One of the fun things about living in Philadelphia is that elections here are always hard-fought, and often have a national impact.

And today’s Democratic primary is no exception.

What can I tell you from being on the ground here in Philly? First, there is no shortage of Penn students for Obama. They are everywhere.

And second, in an unscientific poll of my household, I can report receiving six reminders from Obama’s campaign to vote (three of which were personalized calls), and zero from the Clinton campaign. Initially I inferred that this told me something about the relative strength of the two campaigns. But then I thought harder about the data the two campaigns have.

My neighborhood is full of U. Penn. profs and others who have sipped more than their fair share of lattes — the type that have been very good to Obama in previous primaries. My guess is that this alone is enough of a marker that Obama’s team is desperate for folks on my street to vote, while Clinton would be just as happy if none of us could find the local polling station.

By the same token, our friends in the suburbs have likely been receiving reminders from Clinton, rather than Obama.

For those who are watching the count tonight, two of my superstar M.B.A. students, Matt Vogel and Matt Lattman — political and statistics gurus, respectively — have put together a very nice spreadsheet to help you track the numbers as they come in.

Their complaint with the usual television talking heads is that the usual discussion of aggregate vote shares is uninformative. For instance, a 60 percent vote share for Obama from the suburbs would be great news for him, but a 60 percent vote share from Philadelphia would be disastrous.

Continuing with this sort of analysis requires one to form a very careful baseline against which to assess county-level vote shares. And so my Matt and Matt have prepared two very useful baselines:

1) What vote shares would be expected for Clinton or Obama on the basis of the correlation between their county-level outcomes in Ohio and the age, percent black, percent renter, percent college grad, and income of county residents?
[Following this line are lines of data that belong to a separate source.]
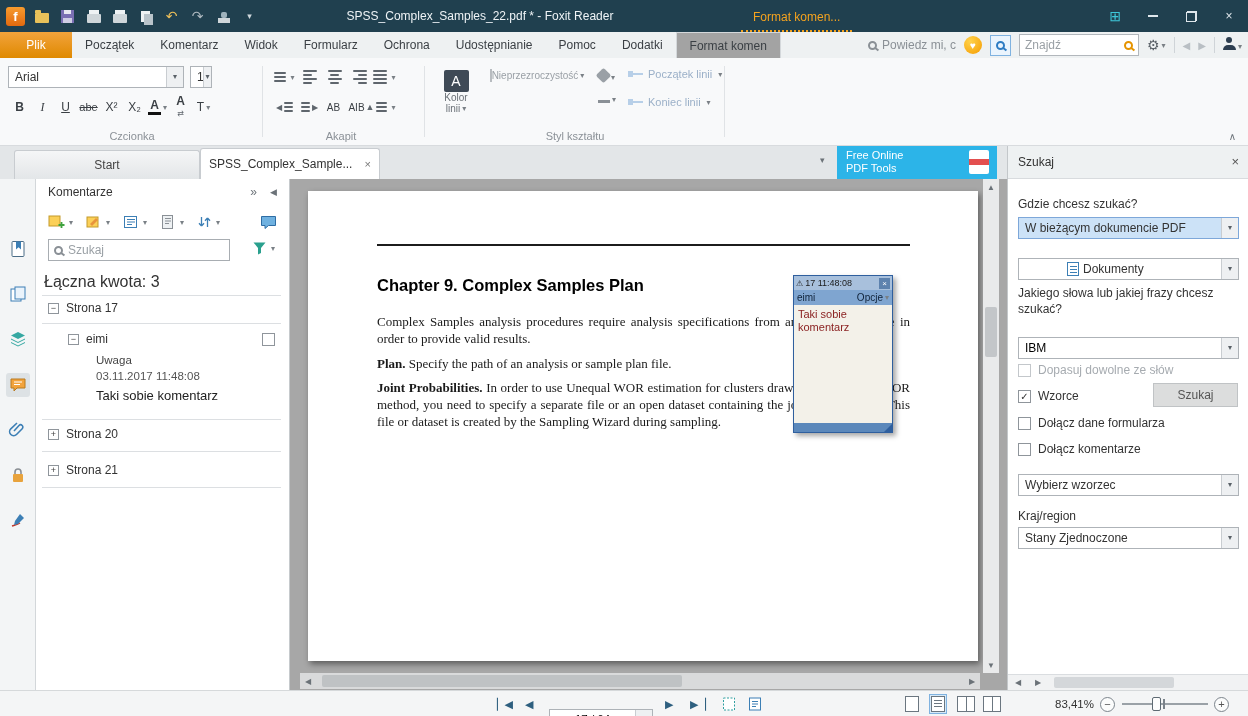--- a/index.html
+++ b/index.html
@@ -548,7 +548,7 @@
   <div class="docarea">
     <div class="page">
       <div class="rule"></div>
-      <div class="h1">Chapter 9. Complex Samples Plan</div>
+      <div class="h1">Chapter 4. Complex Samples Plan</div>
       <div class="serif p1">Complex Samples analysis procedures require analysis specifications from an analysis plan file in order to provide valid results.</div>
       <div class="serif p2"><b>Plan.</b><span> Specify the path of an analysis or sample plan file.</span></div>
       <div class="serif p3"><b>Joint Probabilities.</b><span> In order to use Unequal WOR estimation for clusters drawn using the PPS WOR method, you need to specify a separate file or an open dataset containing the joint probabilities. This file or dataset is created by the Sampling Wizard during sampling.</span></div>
2) What vote shares were earned by Ed Rendell and Bob Casey in the 2002 Democratic gubernatorial primary? Expect Obama to do well in those places that Rendell succeeded, and Clinton’s electoral map to follow that of Bob Casey.

For the true stat-nerds and political junkies amongst us, you can download their spreadsheet here. I know I’ll have my laptop perched precariously on the couch tonight as I follow the count.